Okay, Google, you’ve got competition now. Siri, you too, and Cortana, you’re on notice. Soundhound announced Tuesday the beta launch of Hound, a voice-enabled search assistant that responds to more queries, more quickly, than any of its competitors. The company also announced the private beta launch of Houndify, a developer platform that will give companies the chance to add its services or information to Hound. The announcement included word that Expedia, the travel booking service, has already partnered with Hound to enable users to book flights and hotel rooms using Hound.

“It's the right time," Soundhound founder Keyvan Mohajer told International Business Times. "We want to enable the whole world to use voice." 

An Established Technology

Voice recognition has been around for a while, first as a science fiction fantasy and, for the past 20 years, in real-life computer software.

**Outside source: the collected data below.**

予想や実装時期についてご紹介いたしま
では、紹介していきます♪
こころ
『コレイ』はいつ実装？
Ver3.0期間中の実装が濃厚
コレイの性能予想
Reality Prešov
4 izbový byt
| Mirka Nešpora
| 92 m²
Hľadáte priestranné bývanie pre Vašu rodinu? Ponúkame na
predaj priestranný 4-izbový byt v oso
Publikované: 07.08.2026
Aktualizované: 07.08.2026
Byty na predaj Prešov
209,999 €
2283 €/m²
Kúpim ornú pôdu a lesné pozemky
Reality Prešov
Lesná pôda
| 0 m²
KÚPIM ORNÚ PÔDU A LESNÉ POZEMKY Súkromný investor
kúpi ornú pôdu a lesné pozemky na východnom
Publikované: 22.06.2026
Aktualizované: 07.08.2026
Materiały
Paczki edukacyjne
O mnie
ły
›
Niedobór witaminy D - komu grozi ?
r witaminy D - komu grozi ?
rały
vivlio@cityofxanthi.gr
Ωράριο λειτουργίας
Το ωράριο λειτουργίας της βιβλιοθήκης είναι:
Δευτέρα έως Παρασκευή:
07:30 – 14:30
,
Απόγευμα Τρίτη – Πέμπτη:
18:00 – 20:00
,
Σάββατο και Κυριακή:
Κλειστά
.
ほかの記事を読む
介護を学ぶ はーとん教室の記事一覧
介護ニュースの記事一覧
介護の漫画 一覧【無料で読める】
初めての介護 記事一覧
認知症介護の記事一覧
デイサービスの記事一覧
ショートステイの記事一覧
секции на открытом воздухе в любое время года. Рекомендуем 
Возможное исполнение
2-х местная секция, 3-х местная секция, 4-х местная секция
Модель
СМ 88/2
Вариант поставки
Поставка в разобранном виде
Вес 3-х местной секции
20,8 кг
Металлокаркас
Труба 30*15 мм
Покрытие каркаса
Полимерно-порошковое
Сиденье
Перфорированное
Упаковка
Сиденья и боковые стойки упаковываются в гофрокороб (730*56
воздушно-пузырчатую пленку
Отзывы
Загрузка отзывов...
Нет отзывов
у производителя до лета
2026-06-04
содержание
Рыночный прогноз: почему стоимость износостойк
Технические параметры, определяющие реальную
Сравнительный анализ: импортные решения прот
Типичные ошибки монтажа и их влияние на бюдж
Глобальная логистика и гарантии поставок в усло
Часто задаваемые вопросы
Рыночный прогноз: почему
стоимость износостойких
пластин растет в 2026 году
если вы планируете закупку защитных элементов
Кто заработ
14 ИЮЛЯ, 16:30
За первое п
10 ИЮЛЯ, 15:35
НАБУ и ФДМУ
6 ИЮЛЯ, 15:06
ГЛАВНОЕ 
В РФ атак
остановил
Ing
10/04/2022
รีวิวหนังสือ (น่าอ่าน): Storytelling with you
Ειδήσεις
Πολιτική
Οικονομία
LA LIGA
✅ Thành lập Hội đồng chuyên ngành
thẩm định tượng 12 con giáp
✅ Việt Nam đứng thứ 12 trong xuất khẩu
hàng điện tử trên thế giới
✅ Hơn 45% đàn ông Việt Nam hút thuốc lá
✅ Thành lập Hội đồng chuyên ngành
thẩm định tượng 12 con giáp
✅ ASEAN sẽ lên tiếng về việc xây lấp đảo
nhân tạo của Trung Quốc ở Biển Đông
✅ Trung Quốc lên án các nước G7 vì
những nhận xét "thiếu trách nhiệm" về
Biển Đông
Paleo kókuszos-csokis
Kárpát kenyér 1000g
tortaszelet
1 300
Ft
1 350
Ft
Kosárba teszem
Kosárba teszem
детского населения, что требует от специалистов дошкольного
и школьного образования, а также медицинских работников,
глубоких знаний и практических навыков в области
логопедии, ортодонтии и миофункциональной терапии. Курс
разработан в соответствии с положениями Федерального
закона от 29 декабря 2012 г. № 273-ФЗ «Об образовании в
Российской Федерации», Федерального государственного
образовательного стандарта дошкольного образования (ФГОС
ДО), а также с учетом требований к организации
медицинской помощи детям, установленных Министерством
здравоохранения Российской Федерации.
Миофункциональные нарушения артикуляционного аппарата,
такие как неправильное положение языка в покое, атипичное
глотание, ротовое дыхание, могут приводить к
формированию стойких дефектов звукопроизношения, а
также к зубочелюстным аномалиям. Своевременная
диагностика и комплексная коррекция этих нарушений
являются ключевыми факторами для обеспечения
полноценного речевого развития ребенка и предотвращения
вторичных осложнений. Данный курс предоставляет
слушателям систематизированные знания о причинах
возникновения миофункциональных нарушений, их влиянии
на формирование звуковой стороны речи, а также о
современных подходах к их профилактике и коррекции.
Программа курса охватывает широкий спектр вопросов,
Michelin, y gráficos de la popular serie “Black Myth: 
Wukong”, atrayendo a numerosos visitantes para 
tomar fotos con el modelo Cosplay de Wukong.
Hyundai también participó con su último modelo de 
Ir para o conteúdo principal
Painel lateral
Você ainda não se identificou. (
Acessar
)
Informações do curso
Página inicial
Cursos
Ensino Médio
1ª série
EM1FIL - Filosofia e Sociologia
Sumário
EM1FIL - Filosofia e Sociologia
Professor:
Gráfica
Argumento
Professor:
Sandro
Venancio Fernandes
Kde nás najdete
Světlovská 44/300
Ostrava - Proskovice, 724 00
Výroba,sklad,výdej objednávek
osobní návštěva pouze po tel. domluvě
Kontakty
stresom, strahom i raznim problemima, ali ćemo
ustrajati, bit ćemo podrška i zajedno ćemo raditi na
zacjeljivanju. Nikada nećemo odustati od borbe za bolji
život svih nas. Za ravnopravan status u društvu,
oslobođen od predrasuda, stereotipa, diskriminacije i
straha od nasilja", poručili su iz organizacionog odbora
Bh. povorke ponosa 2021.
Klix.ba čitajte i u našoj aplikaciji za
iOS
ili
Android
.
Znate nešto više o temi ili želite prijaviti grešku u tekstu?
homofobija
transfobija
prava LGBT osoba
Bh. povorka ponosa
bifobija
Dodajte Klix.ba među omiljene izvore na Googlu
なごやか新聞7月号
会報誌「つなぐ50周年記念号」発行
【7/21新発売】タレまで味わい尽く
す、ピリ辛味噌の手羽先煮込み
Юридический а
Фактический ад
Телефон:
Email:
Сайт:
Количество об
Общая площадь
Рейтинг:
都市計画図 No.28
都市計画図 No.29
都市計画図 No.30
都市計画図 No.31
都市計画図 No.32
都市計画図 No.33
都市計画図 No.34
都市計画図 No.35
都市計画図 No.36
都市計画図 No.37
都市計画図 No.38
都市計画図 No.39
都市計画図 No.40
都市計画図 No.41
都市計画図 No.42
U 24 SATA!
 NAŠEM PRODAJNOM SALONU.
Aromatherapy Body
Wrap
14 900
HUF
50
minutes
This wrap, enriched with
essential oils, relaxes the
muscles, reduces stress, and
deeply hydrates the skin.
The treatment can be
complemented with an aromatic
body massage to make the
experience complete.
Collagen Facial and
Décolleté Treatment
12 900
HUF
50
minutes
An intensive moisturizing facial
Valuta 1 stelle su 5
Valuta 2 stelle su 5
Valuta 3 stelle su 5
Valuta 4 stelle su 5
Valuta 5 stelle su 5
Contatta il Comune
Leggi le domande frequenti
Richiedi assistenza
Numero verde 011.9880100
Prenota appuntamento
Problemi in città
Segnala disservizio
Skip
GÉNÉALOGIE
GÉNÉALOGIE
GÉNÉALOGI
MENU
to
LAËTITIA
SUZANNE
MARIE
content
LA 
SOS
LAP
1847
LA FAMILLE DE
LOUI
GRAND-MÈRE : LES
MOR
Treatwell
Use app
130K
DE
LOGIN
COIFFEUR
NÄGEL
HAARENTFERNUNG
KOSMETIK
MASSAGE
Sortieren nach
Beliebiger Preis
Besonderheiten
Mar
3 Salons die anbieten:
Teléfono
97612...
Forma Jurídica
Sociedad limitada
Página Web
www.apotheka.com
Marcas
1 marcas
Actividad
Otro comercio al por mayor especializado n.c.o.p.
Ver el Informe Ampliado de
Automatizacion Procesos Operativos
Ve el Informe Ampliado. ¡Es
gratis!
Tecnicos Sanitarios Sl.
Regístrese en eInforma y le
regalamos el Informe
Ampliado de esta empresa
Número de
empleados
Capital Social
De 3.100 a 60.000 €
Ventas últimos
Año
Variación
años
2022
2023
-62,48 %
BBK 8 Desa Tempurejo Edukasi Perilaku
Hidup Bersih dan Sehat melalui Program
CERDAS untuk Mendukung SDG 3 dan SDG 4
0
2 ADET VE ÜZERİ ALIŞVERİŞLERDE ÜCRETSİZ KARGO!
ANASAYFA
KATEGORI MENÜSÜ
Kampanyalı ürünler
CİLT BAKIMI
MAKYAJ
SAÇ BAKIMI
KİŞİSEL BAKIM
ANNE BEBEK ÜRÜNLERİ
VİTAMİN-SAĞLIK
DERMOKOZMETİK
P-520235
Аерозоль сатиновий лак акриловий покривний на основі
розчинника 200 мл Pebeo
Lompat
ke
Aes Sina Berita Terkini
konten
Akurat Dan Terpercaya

In the past half-decade, thanks to services like Apple’s Siri and Google Now, it’s begun to take root in our everyday lives. According to Northstar research commissioned by Google, more than half of U.S. teenagers use voice-enabled functions on their phones every day, and more than 40 percent of adults do, for things like dictating text messages, getting directions and answering basic factual questions.

People are drawn to these kinds of services because, according to Stone Temple Consulting analyst Eric Enge, speaking is more natural than typing, even for digital natives. “Keyboard usage is not how we were born to communicate,” Enge said. “That's something that's been glommed on to help us interact with machines.”

Speaking to a device, on the other hand, feels different: “It makes it feel more like you're interacting with it rather than dealing with it,” he said.

But the contexts in which voice can be used are still limited. You can ask your phone what the capital of Japan is, but good luck using it to order sushi or book a flight to Tokyo. While Siri and Google Now both have artificial intelligence dimensions that are designed to anticipate questions and tailor replies based on individual user information, both are trying to work through privacy concerns and figure out how much intimacy is appropriate.

A Better, Faster Mousetrap

The replies these services send back also still take a while. Compared to what comes back when we type commands, or tap and swipe, voice-enabled apps take a seeming eternity to respond to our requests. For any voice-enabled app to work, two distinct processes need to occur. The app first needs to identify the words a user utters, then it needs to send those words to a separate engine that processes and comprehends them so it can respond in an appropriate way. Hound does both at the same time, drastically reducing the amount of time it takes to reply to users.

“Most people will say that's a bad idea,” Mohajer said. “It's a very good idea. It's just really hard to do.”

Hound’s natural language processing is sophisticated, too. It can talk about a number of different subjects and topics simultaneously, hopping back and forth between them. It can handle typically difficult things like negation, double negatives.

It can also talk about more things. It's active in 50 so-called "domains," or areas of conversation that might occur between a user and a device, compared to 20 for Google. Mohajer says it is on track to top 100 domains by the end of the year. Expanding the list of things people can talk to their devices about should prove useful.

“If it really works, it's going to pull people in,” Dan Olds, principal at Gabriel Consulting Group, said.

A Layer For Everybody

But Hound, at the end of the day, is really just designed to show what the app’s core technology can do for other businesses. “You can't launch a platform without a product,” Mohajer said. “One of the reasons for Hound is to showcase the power and potential of Houndify.”

Houndify, while still in private beta, is designed to be something any developer can put to use. The company put its efforts to the test by giving programmers fresh out of college access to Houndify, just to see if they could find a use for it. Mohajer said that all of them, within days, figured it out. Today’s launch with Expedia is the first of a number of partnerships Hound expects to announce in the coming months.  

Early interest, they’re hoping, will beget further interest. “What they're looking for is to speed the acceptance,” Olds said.  

Just as it faced an uphill battle against Shazam in the music recognition space, Hound will be in for a fight to build awareness for this new service. Apple, Google and Microsoft have all invested heavily both in developing their voice features, and carving out space for Hound and Houndify will be a challenge. Mohajer thinks the quality of his product will make the difference. “Tesla was not the first electric car,” he said. “The iPod wasn’t the first MP3 player.”